Анализы

Анализы для операции под наркозом

Наименование Кол-во дней
1 Мазок на COVID-19 3 дня
2 Количеств. анализ на антитела IgM и IgG  на CV19 10 дней
3 Клинический анализ крови 10 дней
4 МНО, АЧТВ, ПТИ, Фибриноген, Д-димер 10 дней
5 Группа крови, резус-фактор пожизненно
6 RW, ВИЧ, Гепатит «В» и «С» 1 месяц
7 Ca2+ / Na+/K+ /Cl- 10 дней
8 Глюкоза 10 дней
9 Белок 10 дней
10 Билирубин 10 дней
11 Мочевина 10 дней
12 Креатинин 10 дней
13 Холестерин 10 дней
14 АЛТ 10 дней
15 АСТ 10 дней
16 В-ХГЧ (для женщин репродуктивного возраста) 10 дней
17 Общий анализ мочи 10 дней
18 Электрокардиограмма (лента+расшифровка) 1 месяц
19 Флюорография или рентгенография грудной клетки 6 мес
20 УЗДГ вен нижних конечностей 1 месяц
21 Осмотр и заключение терапевта 10 дней
22 УЗИ молочных желез на 4-6 день М.Ц. (при операции на молочных железах) 1 месяц
23 Заключение маммолога (при операции на молочных железах) 1 месяц

 

Анализы для операции под наркозом (скачать документ в формате Xls)
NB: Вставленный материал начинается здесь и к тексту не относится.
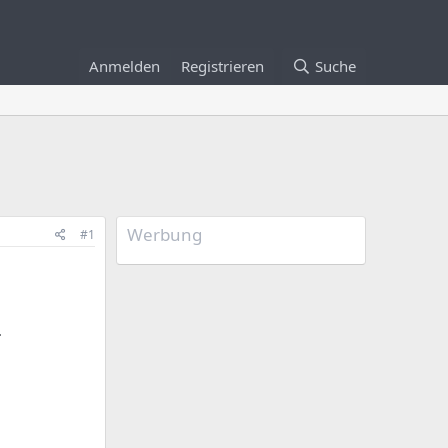
Anmelden
Registrieren
Suche
Werbung
#1
.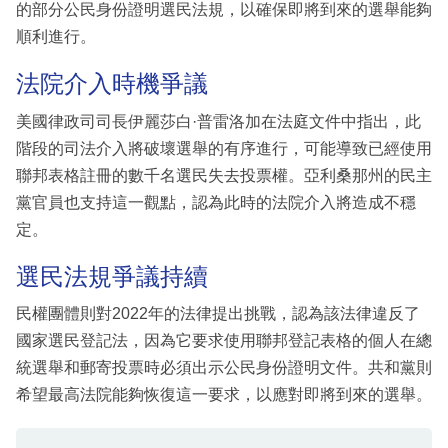
的部分公民身份證明選民法規，以確保即將到來的選舉能夠
順利進行。
法院介入時機爭議
美國律政司司長伊麗莎白·普雷洛加在法庭文件中指出，此
階段的司法介入將破壞選舉的有序進行，可能導致已經使用
聯邦表格註冊的數千名選民失去投票權。亞利桑那州的民主
黨官員也支持這一觀點，認為此時的法院介入將造成不穩
定。
選民法規爭議持續
民權團體則對2022年的法律提出挑戰，認為該法律違反了
國家選民登記法，因為它要求使用聯邦登記表格的個人在總
統選舉和郵寄投票時必須出示公民身份證明文件。共和黨則
希望最高法院能夠恢復這一要求，以應對即將到來的選舉。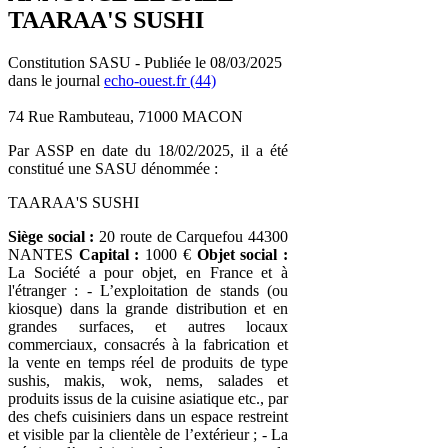
TAARAA'S SUSHI
Constitution SASU - Publiée le 08/03/2025
dans le journal
echo-ouest.fr (44)
74 Rue Rambuteau, 71000 MACON
Par ASSP en date du 18/02/2025, il a été
constitué une SASU dénommée :
TAARAA'S SUSHI
Siège social :
20 route de Carquefou 44300
NANTES
Capital :
1000 €
Objet social :
La Société a pour objet, en France et à
l'étranger : - L’exploitation de stands (ou
kiosque) dans la grande distribution et en
grandes surfaces, et autres locaux
commerciaux, consacrés à la fabrication et
la vente en temps réel de produits de type
sushis, makis, wok, nems, salades et
produits issus de la cuisine asiatique etc., par
des chefs cuisiniers dans un espace restreint
et visible par la clientèle de l’extérieur ; - La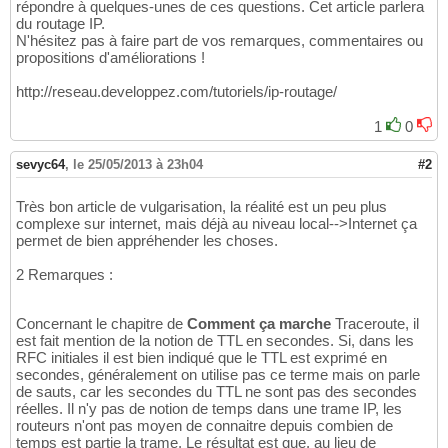
répondre à quelques-unes de ces questions. Cet article parlera
du routage IP.
N'hésitez pas à faire part de vos remarques, commentaires ou
propositions d'améliorations !
http://reseau.developpez.com/tutoriels/ip-routage/
1
0
sevyc64
,
le 25/05/2013 à 23h04
#2
Très bon article de vulgarisation, la réalité est un peu plus
complexe sur internet, mais déjà au niveau local-->Internet ça
permet de bien appréhender les choses.
2 Remarques :
Concernant le chapitre de
Comment ça marche
Traceroute, il
est fait mention de la notion de TTL en secondes. Si, dans les
RFC initiales il est bien indiqué que le TTL est exprimé en
secondes, généralement on utilise pas ce terme mais on parle
de sauts, car les secondes du TTL ne sont pas des secondes
réelles. Il n'y pas de notion de temps dans une trame IP, les
routeurs n'ont pas moyen de connaitre depuis combien de
temps est partie la trame. Le résultat est que, au lieu de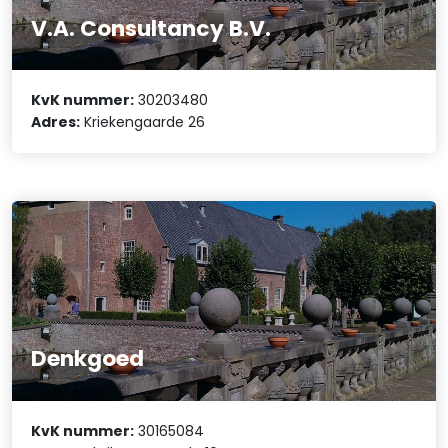
V.A. Consultancy B.V.
KvK nummer:
30203480
Adres:
Kriekengaarde 26
Denkgoed
KvK nummer:
30165084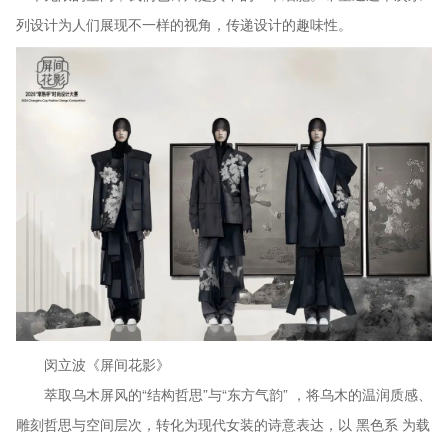
列设计为人们展现不一样的视角，传递设计的趣味性。
闵立波《屏间花影》
萃取乌木屏风的“结构哲思”与“东方气韵” ，将乌木的温润质感、
雕刻哲思与空间层次，转化为现代女装的诗意表达，以 黑色系 为载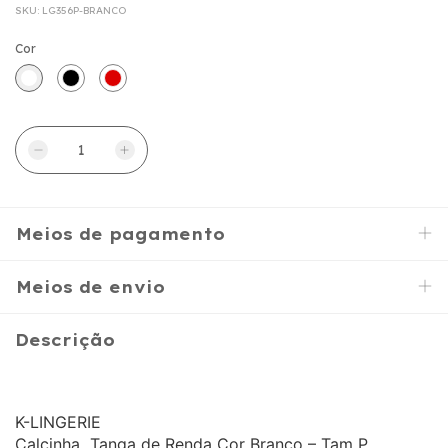
SKU:
LG356P-BRANCO
Cor
Meios de pagamento
Meios de envio
Descrição
K-LINGERIE
Calcinha Tanga de Renda Cor Branco – Tam P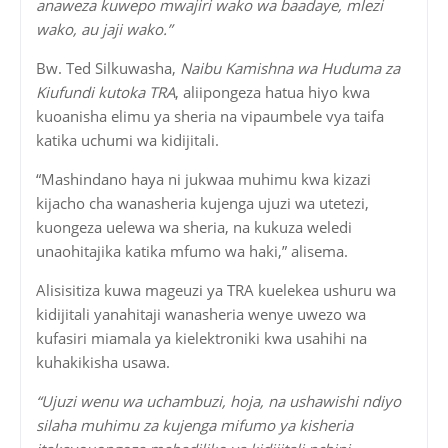
anaweza kuwepo mwajiri wako wa baadaye, mlezi
wako, au jaji wako.”
Bw. Ted Silkuwasha,
Naibu Kamishna wa Huduma za
Kiufundi kutoka TRA
, aliipongeza hatua hiyo kwa
kuoanisha elimu ya sheria na vipaumbele vya taifa
katika uchumi wa kidijitali.
“Mashindano haya ni jukwaa muhimu kwa kizazi
kijacho cha wanasheria kujenga ujuzi wa utetezi,
kuongeza uelewa wa sheria, na kukuza weledi
unaohitajika katika mfumo wa haki,” alisema.
Alisisitiza kuwa mageuzi ya TRA kuelekea ushuru wa
kidijitali yanahitaji wanasheria wenye uwezo wa
kufasiri miamala ya kielektroniki kwa usahihi na
kuhakikisha usawa.
“Ujuzi wenu wa uchambuzi, hoja, na ushawishi ndiyo
silaha muhimu za kujenga mifumo ya kisheria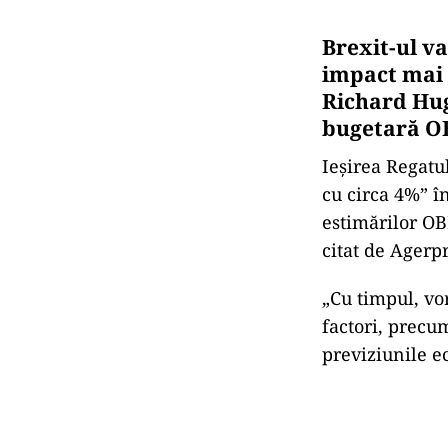
Brexit-ul v
impact mai 
Richard Hug
bugetară OB
Ieşirea Regatu
cu circa 4%” î
estimărilor OB
citat de Agerpr
„Cu timpul, vo
factori, precum
previziunile 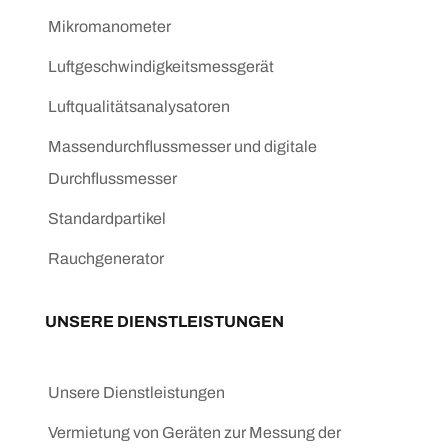
Mikromanometer
Luftgeschwindigkeitsmessgerät
Luftqualitätsanalysatoren
Massendurchflussmesser und digitale
Durchflussmesser
Standardpartikel
Rauchgenerator
UNSERE DIENSTLEISTUNGEN
Unsere Dienstleistungen
Vermietung von Geräten zur Messung der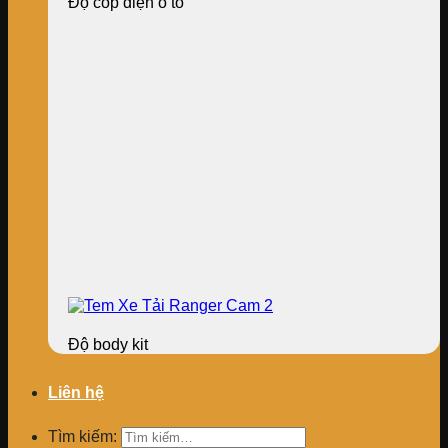
Độ cốp điện ô tô
Độ body kit
Liên hệ
Tìm kiếm: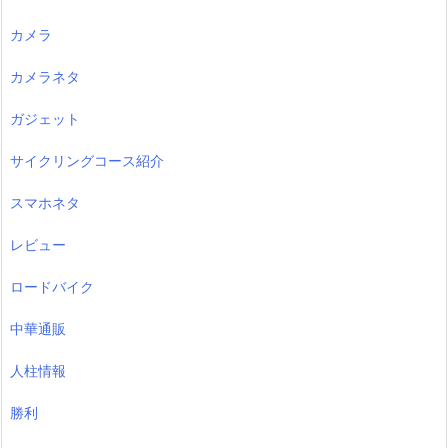
カメラ
カメラネタ
ガジェット
サイクリングコース紹介
スマホネタ
レビュー
ロードバイク
中華通販
人柱情報
勝利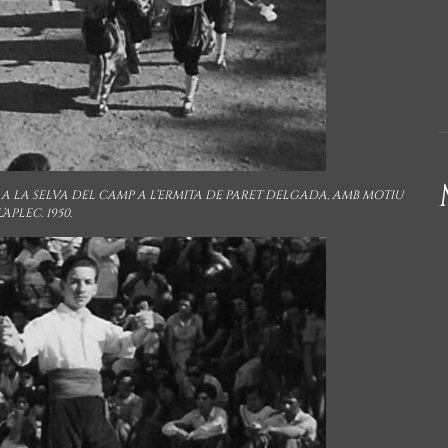
S
A LA SELVA DEL CAMP A L’ERMITA DE PARET DELGADA, AMB MOTIU
’APLEC. 1950.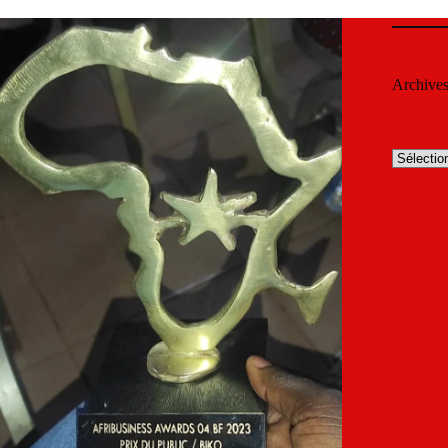
Archive
Archives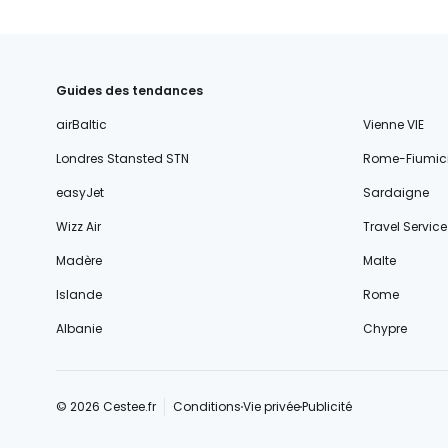
Guides des tendances
airBaltic
Vienne VIE
Londres Stansted STN
Rome-Fiumic
easyJet
Sardaigne
Wizz Air
Travel Service
Madère
Malte
Islande
Rome
Albanie
Chypre
© 2026 Cestee.fr
Conditions
Vie privée
Publicité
Перед операцией необходимо:

  • Сообщить обо всех имеющихся хронических заболеваниях и об аллергии на препараты.
  • Предоставить заключение инфекциониста для носителей Гепатита «В» и «С» и положительной реакции RW.
  • Предоставить заключение офтальмолога при прогрессирующих заболеваниях глаз при операции на веках.
  • При наличии варикозной болезни заключение флеболога.
  • При наличии заболеваний сердечно-сосудистой системы: ЭХО или УЗИ сердца, заключение кардиолога.
  • При наличии сахарного диабета или патологии щитовидной железы заключение эндокринолога.

Анализы для операции под местной анестезией и седацией

Наименование Кол-во дней
1 Мазок на COVID-19 3 дня
2 Количеств. анализ на антитела IgM и IgG  на COVID-19 10 дней
3 Клинический анализ крови 10 дней
4 МНО, АЧТВ, ПТИ, фибриноген 10 дней
5 Глюкоза, АЛТ, АСТ, Билирубин общ., Креатинин 10 дней
6 Группа крови и Резус-фактор пожизненно
7 RW,  ВИЧ, гепатит «В» и «С» 1 месяц
8 Общий анализ мочи 10 дней
9 ЭКГ (лента+расшифровка) 1 месяц
10 Заключение терапевта 10 дней

 

Анализы для операции под местной анестезией и седацией (скачать документ в формате Xls)

Перед операцией необходимо:

  • Сообщить обо всех имеющихся хронических заболеваниях и об аллергии на препараты.
  • Заключение офтальмолога при прогрессирующих заболеваниях глаз при операциях на веках.
  • Заключение инфекциониста для носителей Гепатита «В» и «С» и положительной реакции RW.